Nein, ich lasse auf “Tilemanns Privatkinderheim” nichts kommen. Alle gaben sich große Mühe mit uns Kleinen, betreuten uns gut, sorgten für unsere Gesundheit und erzogen uns mit der damals üblichen liebevollen Strenge. Daher bedaure ich den sehr viel negativeren Erlebnisbericht von Frau Brunke. Hatten sich die Zustände wenige Jahre später so sehr geändert?

Inka Brunke
Inka Brunke
4. Mai 2021 22:40

Ich war Heim Tielemann auf Juist im Jahr 1967. Ich war 5 Jahre alt, meine ältere Schwester war 8. Wir verbrachten die Sommerferien im Heim. Meine Eltern dachten, Sie bescheren uns einen schönen Aufenthalt am Meer. Ich habe mich aber sehr geängstigt und die drastischen Erziehungsmassnahmen nicht verstanden. Obwohl ich schon schwimmen konnte (Freischwimmerabzeichen) durfte ich nur bis zu den Knöcheln ins Wasser. Zu meiner Schwester hatte ich nur selten Kontakt, wir waren die meiste Zeit getrennt. Ich hatte auch Angst vor den vielen Kindern, die nachts im Schlafsaal tobten. Wir waren Mädchen und Jungen gemischt in diesem großen Saal mit den Gitterbetten. Als ich vor Heimweh geweint habe, musste ich die restliche Nacht im Waschsaal verbringen. Ich saß dort auf einem Schemel und musste gegen Morgen die Zahnpasta für alle Kinder auf deren Zahnbürsten verteilen. Ich kam dort kaum heran, die Zahnbürsten waren oberhalb der Waschtröge auf einer Ablage abgestellt. Also wurde ich wieder bestraft. Ich wurde später von einer Wespe in den Fuß gestochen. Der schwoll stark an, so dass ich nicht mit den anderen Kindern Anden Strand gehen durfte. Mir wurde der Spielplatz neben dem Haupthaus zugewiesen. Den dufte ich nicht verlassen sondern sollte da bis abends alleine spielen.

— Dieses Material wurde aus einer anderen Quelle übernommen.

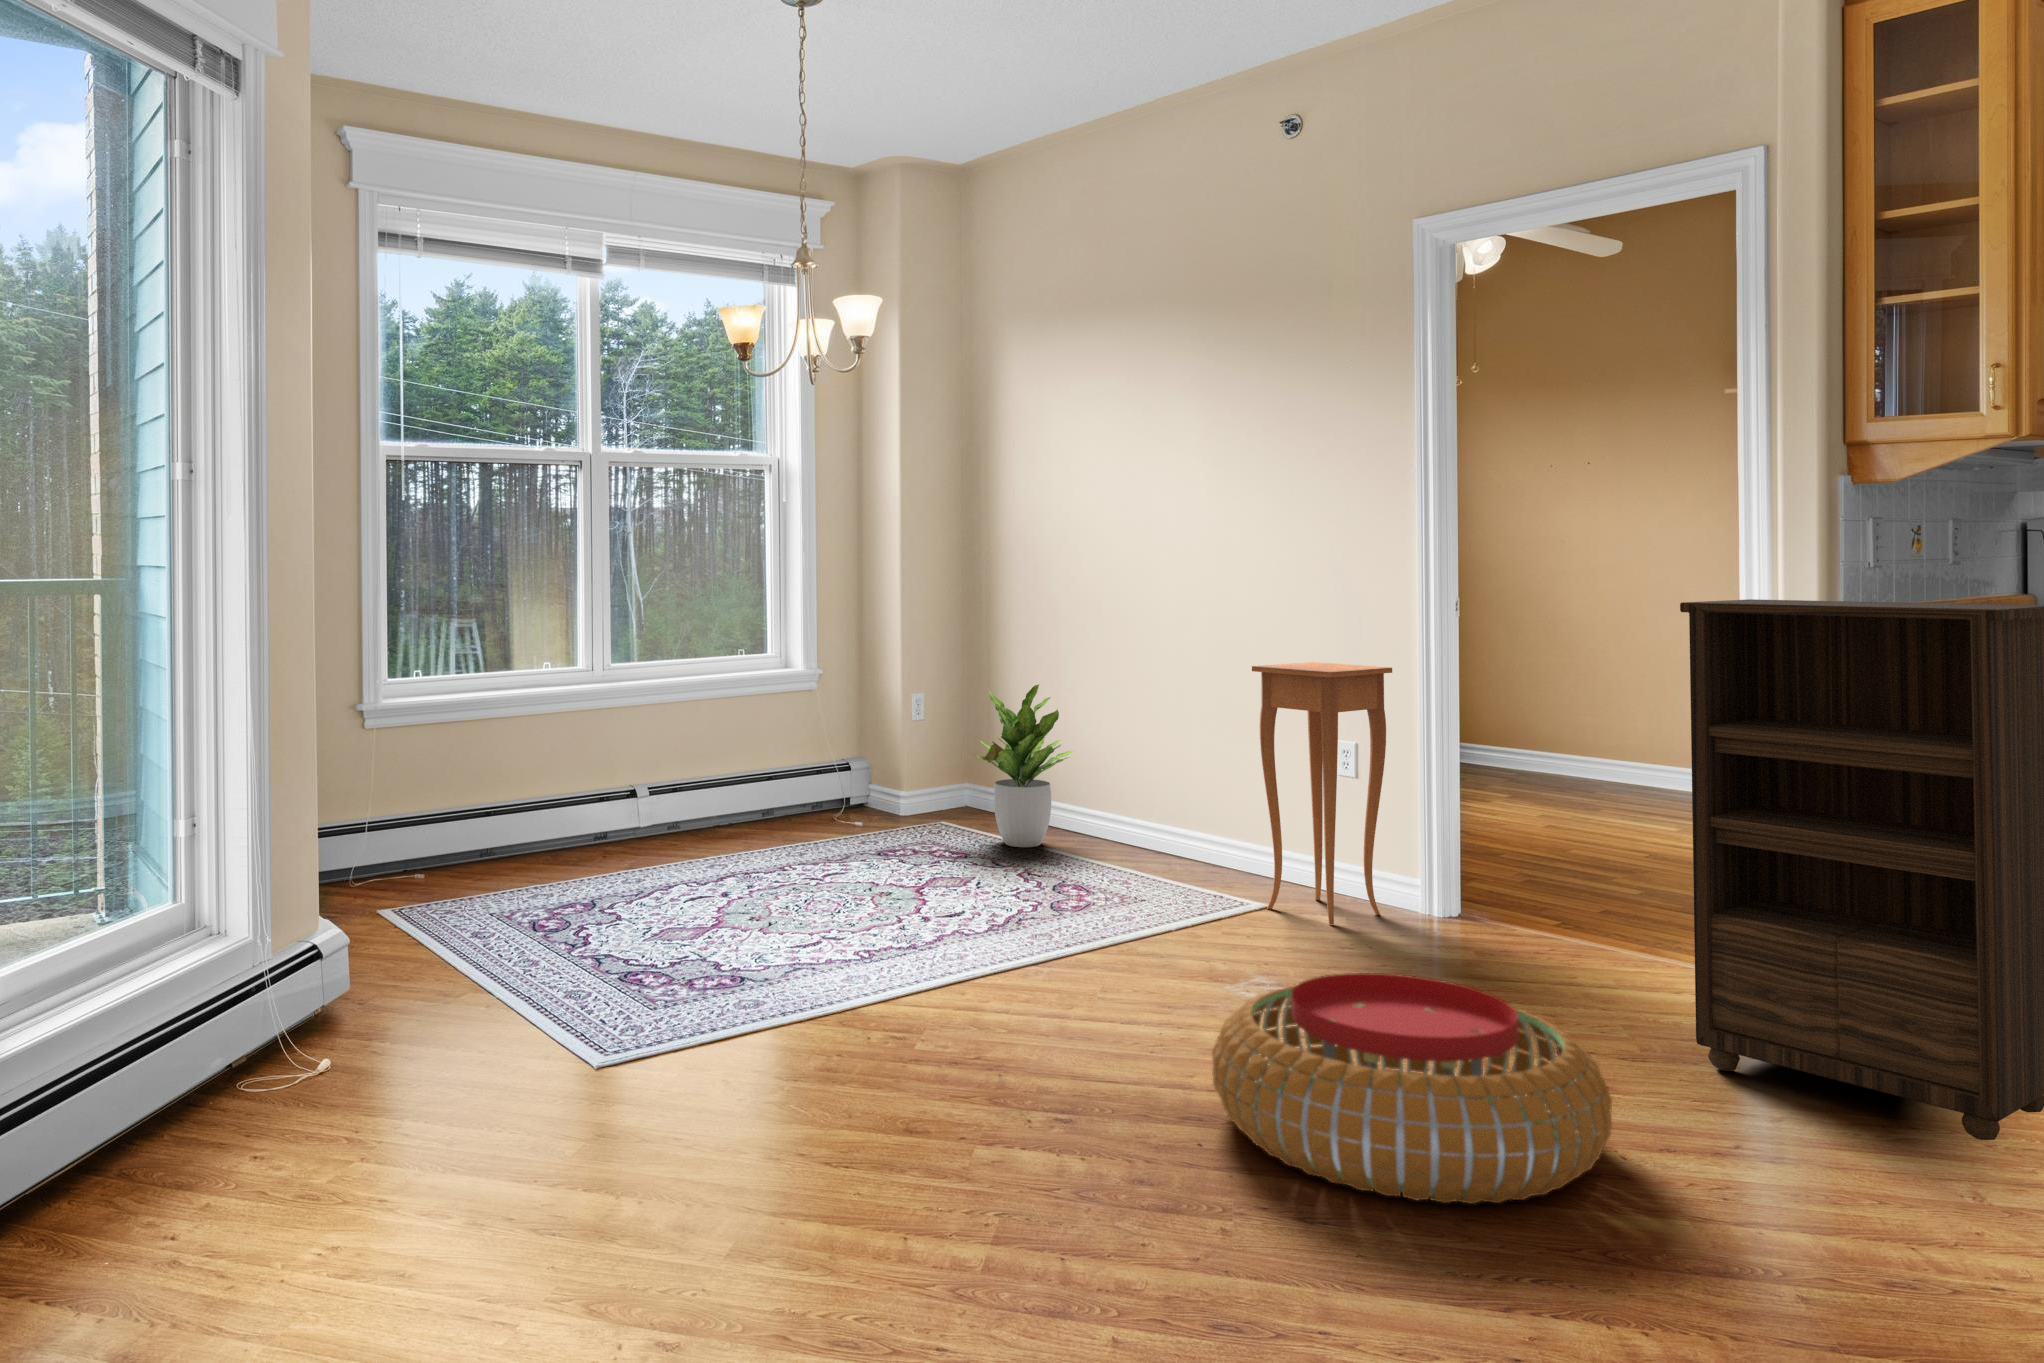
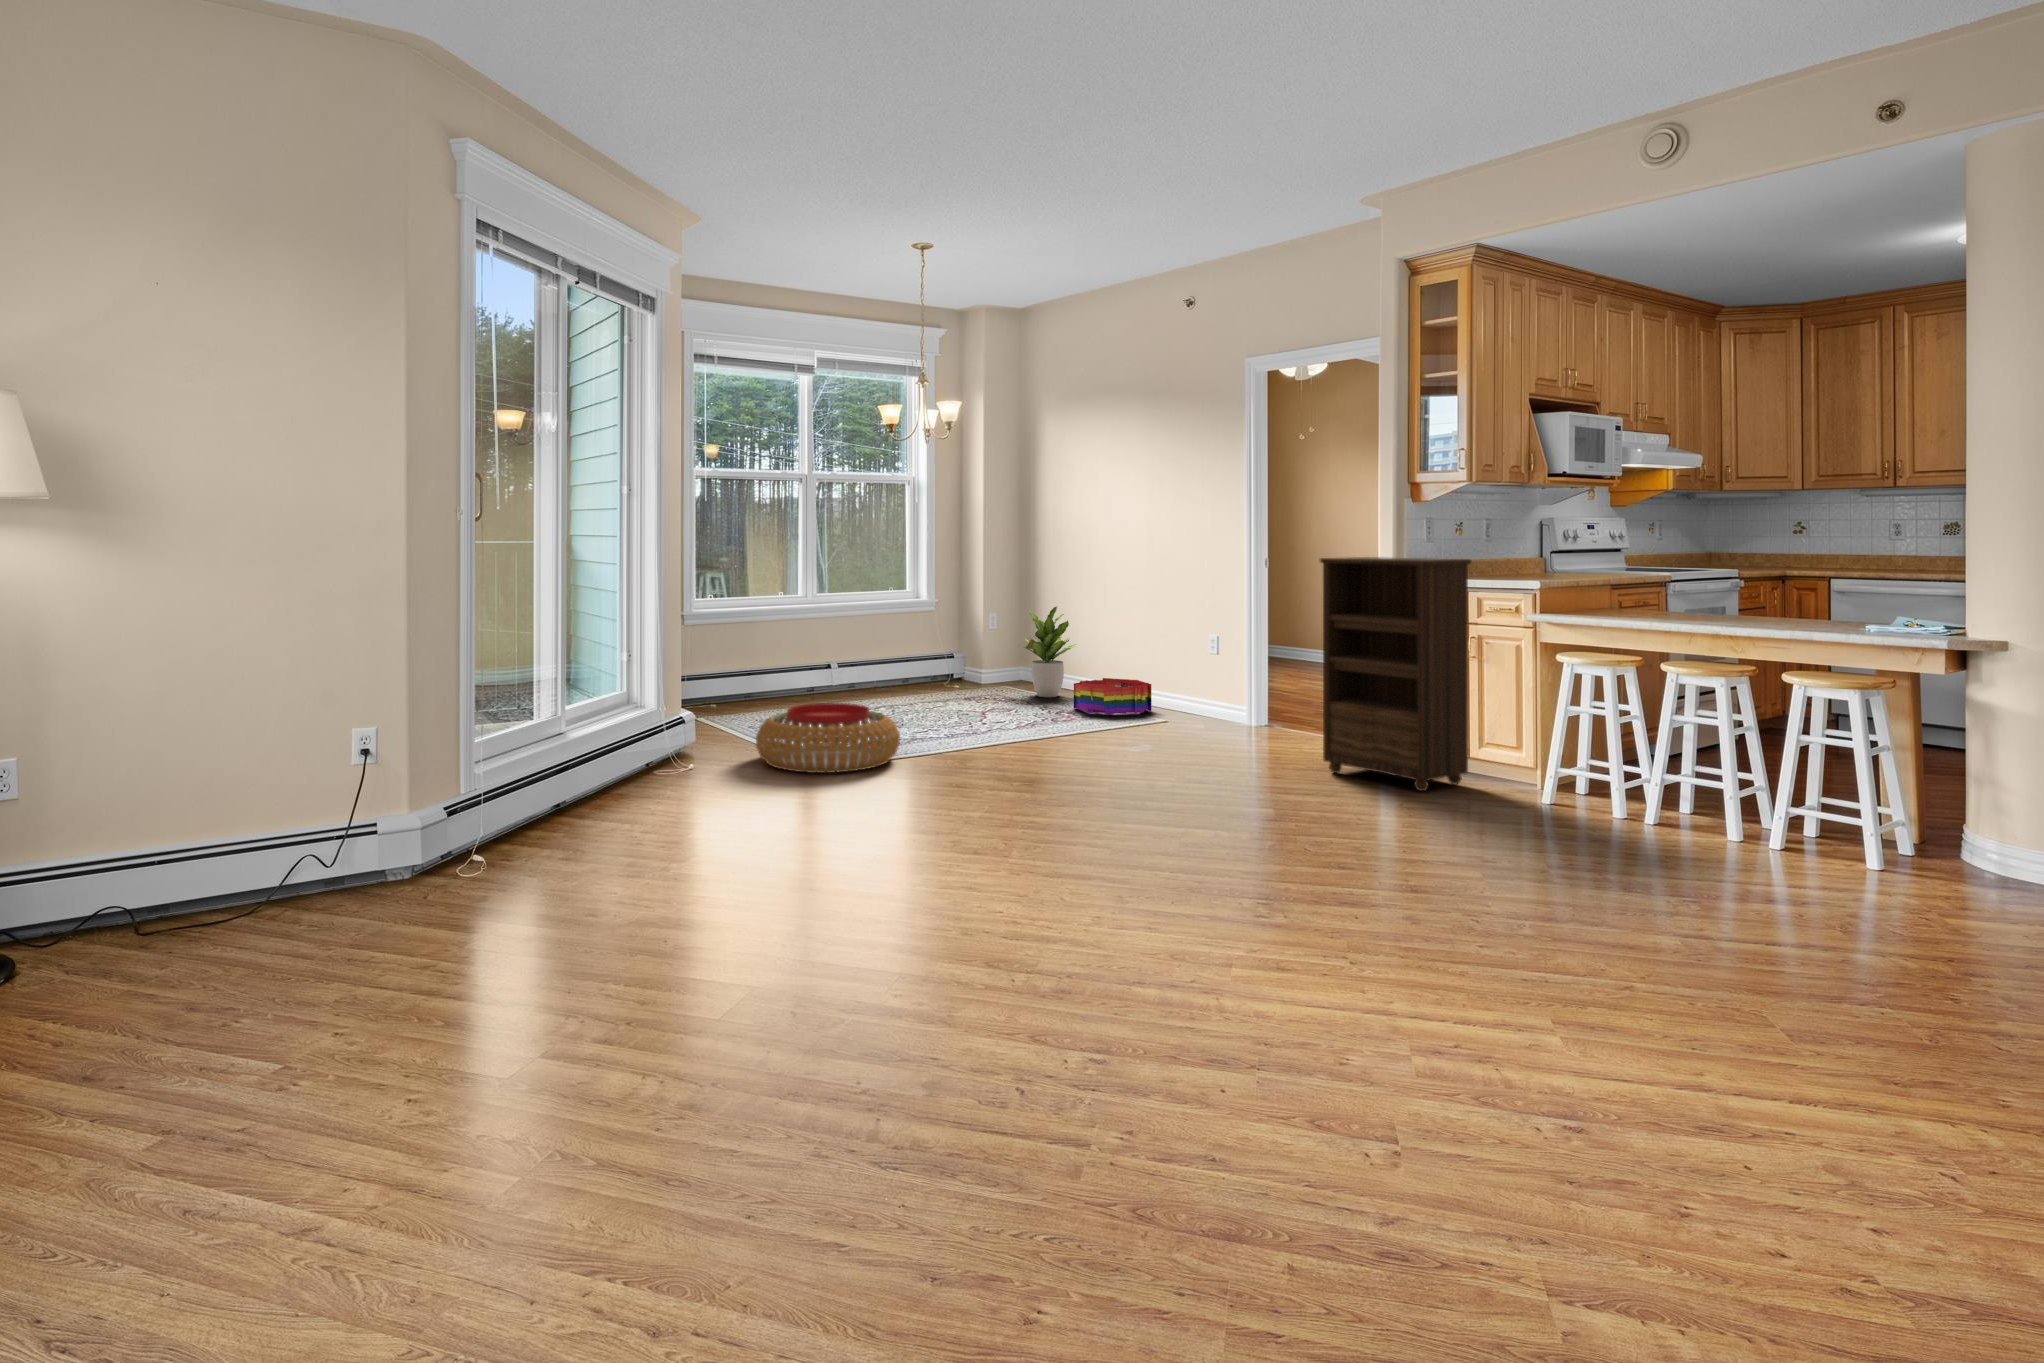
side table: present [1252,662,1392,925] -> none [1159,592,1231,727]
storage bin: none [1080,817,1229,892] -> present [1074,678,1151,714]
pouf: present [1212,973,1612,1204] -> present [756,703,900,773]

Am schlimmsten finde ich es noch heute, dass ich aus Angst vor den strengen Kinderschwestern mit ihren gestärkten Hauben, am Esstisch mein Erbrochenes erneut aufessen wollte, um weiterer Strafe zu entgehen.
Meine Schwester, die schon schreiben konnte, schrieb einen Brief an meine Mutter, „im Kinderheim ist es nicht schön“. Wir wussten, dass das nicht erlaubt war, deshalb benutzte sie eine „Geheimsprache“, die wir zu Hause mit meiner Mutter sprachen. Leider war sie leicht zu entziffern und wir mussten zur Heimleitung, die unseren Brief abgefangen hatte.
Aus heutiger Sicht erscheint mir all das unvorstellbar. Ich bin entsetzt, dass das keine Ausnahmen waren, sondern dass offensichtlich die damaligen Erziehungsvorstellungen diesen Umgang mit kleinen Kindern gedeckt haben.